1) Standardize column names
library(janitor)
cleaned <- matches_raw |> janitor::clean_names()
2) Convert scores and stats to numeric
cleaned <- cleaned |>
mutate(
home_goals = parse_integer(home_goals),
away_goals = parse_integer(away_goals),
attendance = parse_number(attendance)
)
3) Parse dates and times
cleaned <- cleaned |>
mutate(date = lubridate::ymd(date))
4) Handle missing values
# Count missing values
sapply(cleaned, function(x) sum(is.na(x)))
# Option 1: drop rows with NA in critical columns
cleaned <- cleaned |> filter(!is.na(home_goals), !is.na(away_goals))
# Option 2: impute or replace with defaults (context-specific)

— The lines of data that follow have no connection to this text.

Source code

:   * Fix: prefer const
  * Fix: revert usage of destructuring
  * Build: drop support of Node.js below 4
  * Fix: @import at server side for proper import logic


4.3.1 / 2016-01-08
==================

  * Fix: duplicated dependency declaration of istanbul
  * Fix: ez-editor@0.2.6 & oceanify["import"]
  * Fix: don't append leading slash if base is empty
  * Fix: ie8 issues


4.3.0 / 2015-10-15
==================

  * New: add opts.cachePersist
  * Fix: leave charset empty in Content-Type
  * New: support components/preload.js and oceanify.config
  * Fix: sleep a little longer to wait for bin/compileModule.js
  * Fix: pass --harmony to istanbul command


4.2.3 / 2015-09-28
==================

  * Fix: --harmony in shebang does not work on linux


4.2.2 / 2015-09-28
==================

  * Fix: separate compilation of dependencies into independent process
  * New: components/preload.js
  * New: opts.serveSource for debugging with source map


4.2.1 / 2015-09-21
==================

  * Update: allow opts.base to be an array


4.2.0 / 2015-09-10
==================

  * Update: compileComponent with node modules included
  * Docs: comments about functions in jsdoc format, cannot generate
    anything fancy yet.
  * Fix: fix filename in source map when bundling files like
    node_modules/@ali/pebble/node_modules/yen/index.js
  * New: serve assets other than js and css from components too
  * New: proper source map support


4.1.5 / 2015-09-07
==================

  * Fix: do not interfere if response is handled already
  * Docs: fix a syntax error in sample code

cleaned <- cleaned |> mutate(attendance = replace_na(attendance, 0))
5) Resolve duplicates
cleaned <- cleaned |> distinct(match_id, .keep_all = TRUE)
6) Validate and save clean data
skimr::skim(cleaned) # overview stats
readr::write_csv(cleaned, "data_clean/epl_matches_2023_24.csv")
arrow::write_parquet(cleaned, "data_clean/epl_matches_2023_24.parquet")
Next steps
With your data standardized and cleaned, you can now move on to descriptive analytics (summaries, plots), advanced modeling, or dashboarding. Clean input is the foundation of all reliable sports analytics.